We spent Monday neither in the air nor on the water but on land, walking down the steep wooden steps and across the wooden bridge over a rocky chasm to the Swallowtail Light on the headland where we sat a while contemplating the sea. The curious circular or heart shaped fences in the sea are traps for herring, fishing weirs, so we learned in the afternoon after hiring a couple of bikes and having peddled against the wind along the coast road as far as the museum at Grand Harbour. The island's school was across the road, the original one being a simple shed (plus outhouse) now in the museum's back garden.
The museum showed a bit of everything, some of the exhibits put together by pupils at the school: the history of local fishing, the spoils from wrecked ships, a huge lighthouse light filling the stairway, a display of picture-rugs, a room full of stuffed birds, a model of the "slotted wave guide"(a piece of radar equipment) that a worthy islander (Ernest Guptill) had invented, as well as various model boats and everyday artefacts from the past.

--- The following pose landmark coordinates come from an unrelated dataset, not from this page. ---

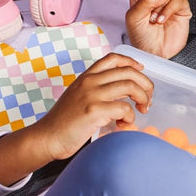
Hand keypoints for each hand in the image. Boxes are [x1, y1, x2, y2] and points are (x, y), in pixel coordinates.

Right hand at [33, 53, 153, 160]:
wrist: (48, 136)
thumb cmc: (64, 121)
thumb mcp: (78, 96)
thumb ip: (97, 89)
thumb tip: (124, 91)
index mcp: (86, 77)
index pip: (112, 58)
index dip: (131, 62)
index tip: (141, 71)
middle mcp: (89, 82)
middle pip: (128, 72)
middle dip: (145, 85)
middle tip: (147, 100)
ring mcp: (91, 95)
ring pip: (130, 87)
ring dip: (143, 99)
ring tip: (140, 111)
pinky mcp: (94, 111)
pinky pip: (124, 109)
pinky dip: (130, 118)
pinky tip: (123, 124)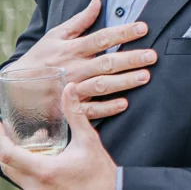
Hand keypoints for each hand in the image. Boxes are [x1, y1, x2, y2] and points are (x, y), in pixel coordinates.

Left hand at [0, 83, 117, 189]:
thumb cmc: (99, 171)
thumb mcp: (88, 140)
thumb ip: (75, 115)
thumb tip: (68, 90)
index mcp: (44, 170)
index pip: (7, 155)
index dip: (0, 138)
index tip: (0, 125)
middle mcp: (34, 185)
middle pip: (4, 165)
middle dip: (3, 146)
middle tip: (7, 130)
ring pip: (11, 173)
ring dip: (13, 156)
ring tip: (27, 140)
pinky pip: (22, 180)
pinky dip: (22, 166)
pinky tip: (37, 155)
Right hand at [10, 0, 157, 118]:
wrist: (15, 88)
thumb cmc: (40, 58)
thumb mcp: (55, 36)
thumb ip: (79, 20)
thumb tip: (98, 2)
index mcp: (72, 49)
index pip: (101, 38)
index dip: (123, 33)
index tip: (143, 28)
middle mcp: (74, 69)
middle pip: (106, 63)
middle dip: (130, 59)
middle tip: (152, 55)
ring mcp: (72, 89)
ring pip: (101, 86)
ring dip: (124, 82)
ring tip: (145, 76)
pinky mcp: (70, 108)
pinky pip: (90, 110)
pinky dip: (107, 108)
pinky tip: (125, 103)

The rest of our gang had departed at mid-day after we'd all lingered over breakfast at the Compass Rose in a room with another sea view. Left to our own devices that evening, Chris and I dined at Sailors Landing in North Head as on the first night, watching their slide show of photos, and before our weary legs gave way we took one last look at the Swallowtail light house from the north side of the village, walking down by the shore under the stars, then slept like logs for at least the next ten hours, with the sound of the waves in our ears.